WHAT THE TASK REQUIRES ▸ Begin with the line below holding "- L4 vertebra: [221, 238, 274, 261]" and go on through the line holding "- lung tumour", duplicating each line exactly and leaving out pictures.

--- RECORDS PROVIDED Enclosed Below ---

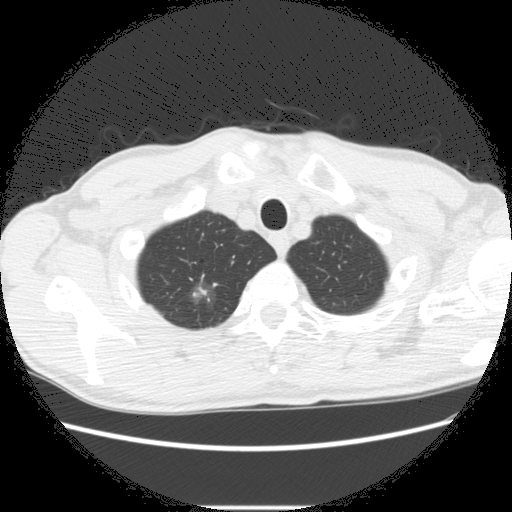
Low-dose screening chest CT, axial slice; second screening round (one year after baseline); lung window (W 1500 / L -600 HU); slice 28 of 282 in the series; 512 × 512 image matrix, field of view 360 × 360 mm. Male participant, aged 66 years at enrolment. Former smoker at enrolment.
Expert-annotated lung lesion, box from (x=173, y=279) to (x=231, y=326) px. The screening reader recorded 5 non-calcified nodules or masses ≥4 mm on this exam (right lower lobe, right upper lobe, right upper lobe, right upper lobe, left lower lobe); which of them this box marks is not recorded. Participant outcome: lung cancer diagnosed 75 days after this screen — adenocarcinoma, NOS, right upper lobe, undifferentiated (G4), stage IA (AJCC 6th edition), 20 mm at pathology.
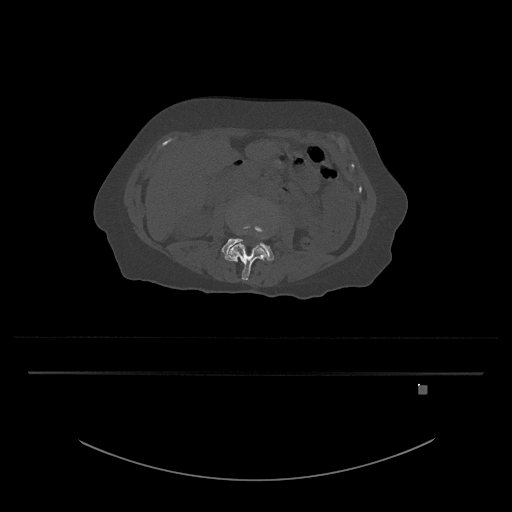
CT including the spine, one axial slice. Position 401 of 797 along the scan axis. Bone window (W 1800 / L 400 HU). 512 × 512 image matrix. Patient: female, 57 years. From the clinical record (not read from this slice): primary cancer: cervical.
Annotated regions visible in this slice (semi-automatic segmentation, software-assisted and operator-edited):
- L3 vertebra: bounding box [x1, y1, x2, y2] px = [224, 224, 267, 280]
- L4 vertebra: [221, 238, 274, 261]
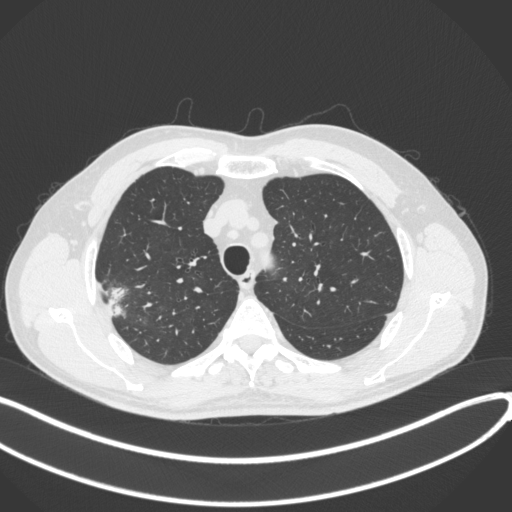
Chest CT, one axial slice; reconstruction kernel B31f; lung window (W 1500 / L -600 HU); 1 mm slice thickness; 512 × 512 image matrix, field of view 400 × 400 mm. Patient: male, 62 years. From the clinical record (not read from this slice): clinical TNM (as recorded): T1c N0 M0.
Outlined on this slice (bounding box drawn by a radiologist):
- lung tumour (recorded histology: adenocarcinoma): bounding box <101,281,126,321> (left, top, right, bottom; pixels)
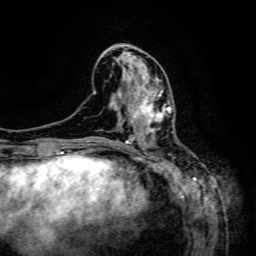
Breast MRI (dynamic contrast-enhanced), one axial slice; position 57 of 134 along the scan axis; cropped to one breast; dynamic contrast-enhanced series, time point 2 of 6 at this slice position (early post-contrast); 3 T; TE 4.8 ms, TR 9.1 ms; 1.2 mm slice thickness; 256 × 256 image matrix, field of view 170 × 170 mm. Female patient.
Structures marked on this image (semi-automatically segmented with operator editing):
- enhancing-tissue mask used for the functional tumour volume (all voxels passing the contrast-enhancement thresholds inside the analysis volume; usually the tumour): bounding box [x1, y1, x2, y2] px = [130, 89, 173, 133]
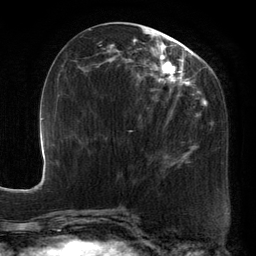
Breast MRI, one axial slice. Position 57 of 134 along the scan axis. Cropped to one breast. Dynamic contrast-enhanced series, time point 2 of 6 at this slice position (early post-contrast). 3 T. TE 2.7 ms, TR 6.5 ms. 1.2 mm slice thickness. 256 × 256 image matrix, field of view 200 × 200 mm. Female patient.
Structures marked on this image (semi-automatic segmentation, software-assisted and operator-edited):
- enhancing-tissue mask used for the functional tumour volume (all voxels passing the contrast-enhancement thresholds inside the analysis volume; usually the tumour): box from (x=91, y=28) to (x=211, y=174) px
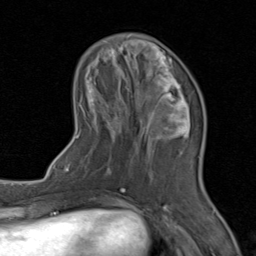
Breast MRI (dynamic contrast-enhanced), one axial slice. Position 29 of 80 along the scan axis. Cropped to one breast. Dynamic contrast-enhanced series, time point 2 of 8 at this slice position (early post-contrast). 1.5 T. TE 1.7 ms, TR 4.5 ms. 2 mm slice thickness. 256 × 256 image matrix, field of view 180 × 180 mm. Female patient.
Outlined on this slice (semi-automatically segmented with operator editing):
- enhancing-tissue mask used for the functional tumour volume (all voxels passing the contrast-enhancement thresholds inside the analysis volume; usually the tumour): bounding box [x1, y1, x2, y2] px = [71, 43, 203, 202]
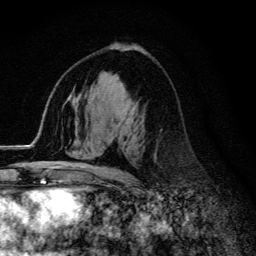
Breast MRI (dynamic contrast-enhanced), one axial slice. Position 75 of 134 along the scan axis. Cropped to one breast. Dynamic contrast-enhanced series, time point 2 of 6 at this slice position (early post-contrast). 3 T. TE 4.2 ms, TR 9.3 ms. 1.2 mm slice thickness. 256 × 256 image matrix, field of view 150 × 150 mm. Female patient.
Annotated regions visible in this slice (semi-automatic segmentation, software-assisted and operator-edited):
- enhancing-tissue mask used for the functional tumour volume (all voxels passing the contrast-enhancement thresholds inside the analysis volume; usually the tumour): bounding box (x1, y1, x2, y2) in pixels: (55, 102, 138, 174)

--- End of Enclosed RECORDS PROVIDED ---
--- RECORDS PROVIDED Enclosed Below ---

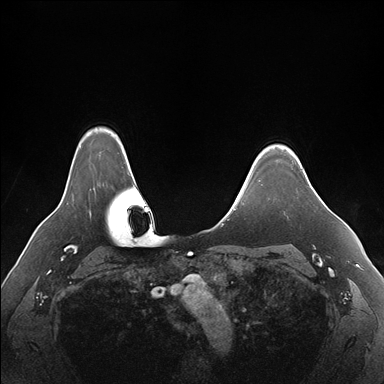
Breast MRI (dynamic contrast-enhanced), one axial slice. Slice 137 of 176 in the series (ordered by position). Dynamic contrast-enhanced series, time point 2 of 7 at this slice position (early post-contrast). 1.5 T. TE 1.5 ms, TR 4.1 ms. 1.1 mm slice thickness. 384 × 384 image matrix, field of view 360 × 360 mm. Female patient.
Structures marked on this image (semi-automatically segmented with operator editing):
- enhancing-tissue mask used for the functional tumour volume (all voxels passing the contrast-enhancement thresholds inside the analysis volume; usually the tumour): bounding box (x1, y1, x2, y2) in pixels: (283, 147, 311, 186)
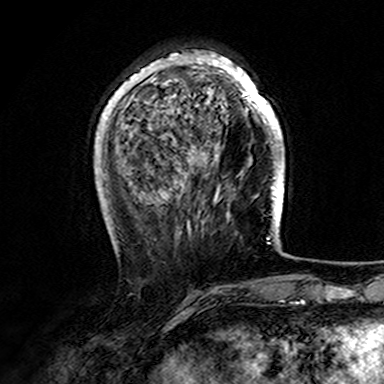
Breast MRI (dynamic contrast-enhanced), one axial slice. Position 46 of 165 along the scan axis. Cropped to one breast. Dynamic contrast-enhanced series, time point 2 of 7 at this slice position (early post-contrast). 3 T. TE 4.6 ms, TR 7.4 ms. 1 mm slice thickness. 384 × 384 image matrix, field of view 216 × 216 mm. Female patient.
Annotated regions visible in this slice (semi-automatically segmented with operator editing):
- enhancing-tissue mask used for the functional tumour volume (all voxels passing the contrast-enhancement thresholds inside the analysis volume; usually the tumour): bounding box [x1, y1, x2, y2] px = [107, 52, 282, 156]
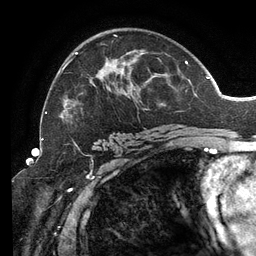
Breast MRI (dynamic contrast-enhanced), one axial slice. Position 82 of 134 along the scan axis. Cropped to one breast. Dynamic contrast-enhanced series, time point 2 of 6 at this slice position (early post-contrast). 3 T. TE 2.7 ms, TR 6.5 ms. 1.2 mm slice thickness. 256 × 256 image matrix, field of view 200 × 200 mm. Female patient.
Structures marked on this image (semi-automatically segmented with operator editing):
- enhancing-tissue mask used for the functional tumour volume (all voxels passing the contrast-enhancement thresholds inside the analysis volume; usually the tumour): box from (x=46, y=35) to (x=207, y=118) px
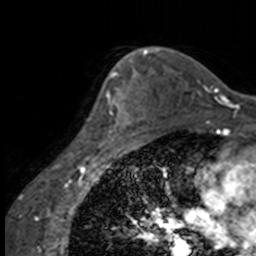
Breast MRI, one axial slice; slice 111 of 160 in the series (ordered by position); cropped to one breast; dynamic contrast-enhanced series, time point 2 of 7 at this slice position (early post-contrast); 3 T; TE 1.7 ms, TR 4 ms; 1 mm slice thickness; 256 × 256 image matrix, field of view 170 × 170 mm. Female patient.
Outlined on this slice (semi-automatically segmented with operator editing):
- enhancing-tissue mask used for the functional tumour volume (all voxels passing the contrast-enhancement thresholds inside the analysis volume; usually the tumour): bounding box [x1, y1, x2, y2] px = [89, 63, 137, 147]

--- End of Enclosed RECORDS PROVIDED ---

TASK OUTPUT ▸
- L4 vertebra: [221, 238, 274, 261]
Chest CT, one axial slice; reconstruction kernel B31f; lung window (W 1500 / L -600 HU); 1 mm slice thickness; 512 × 512 image matrix, field of view 400 × 400 mm. Patient: male, 62 years. From the clinical record (not read from this slice): clinical TNM (as recorded): T1c N0 M0.
Outlined on this slice (bounding box drawn by a radiologist):
- lung tumour (recorded histology: adenocarcinoma): bounding box <101,281,126,321> (left, top, right, bottom; pixels)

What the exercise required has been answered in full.